Different stokes. Different life experiences. I choose to be unafraid of boogeymen. Peace out, man!
Ah HAH!! Another paranoid, tin foil hat wearing psycho!!Radar wrote: I personally would rather be safe than sorry and would choose not to disclose a complete serial number on a public forum.
A while back this appeared on TubeNet:the elephant wrote: Again, I challenge someone to provide factual evidence of this having ever been done.

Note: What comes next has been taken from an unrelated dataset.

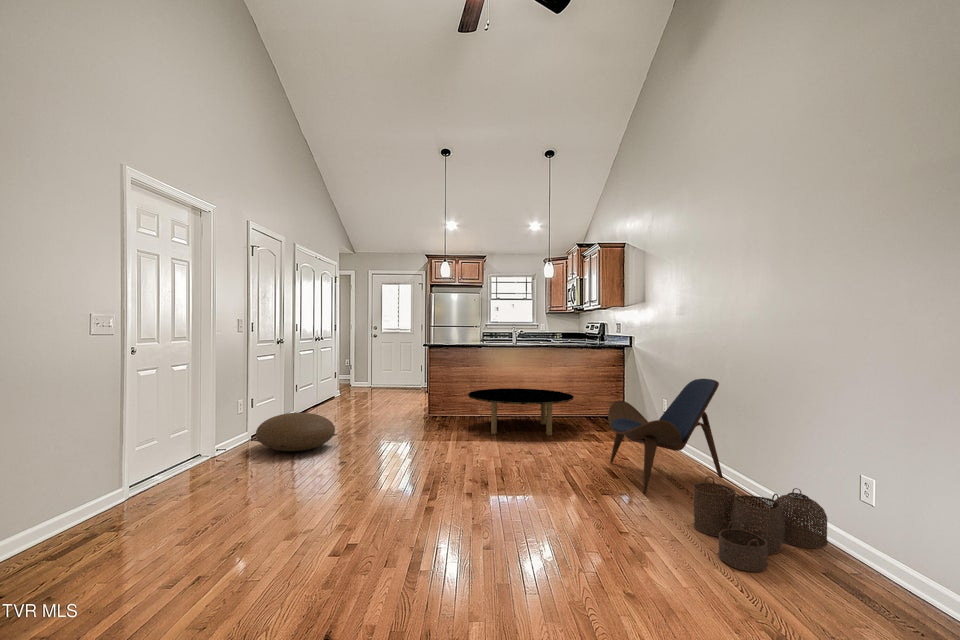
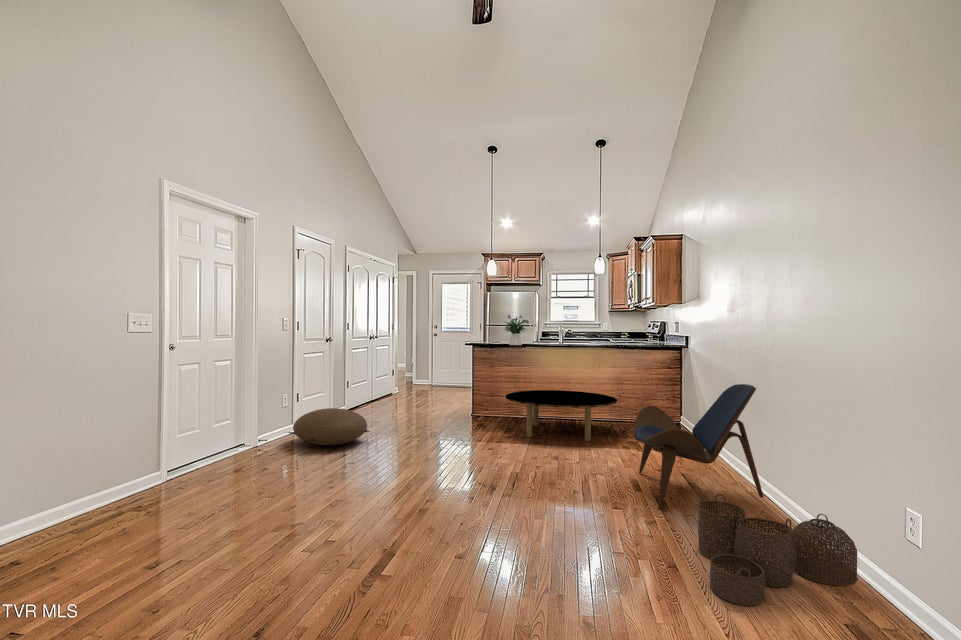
flower arrangement: none [451,314,482,345] -> present [504,315,529,345]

Wow. Sounded paranoid to me, so I challenged him to provide factual evidence of this having ever been done:the elephant wrote:Please do NOT use the term "OBO" in an ad unless you actually mean "OBO". We recently had a CraigsLister sued for this and he lost, as he should have. The term "OBO" in an advertisement has a legal definition in some places, and in those places you much honor such terms if they appear in written or electronic form.
No answer.hup_d_dup wrote: Mr. Elephant, please tell us the state in which this decision occurred, and any other pertinent information. I fell free in requesting this since you have written a long post advocating a policy change in TubeNet so it must be an important issue for you.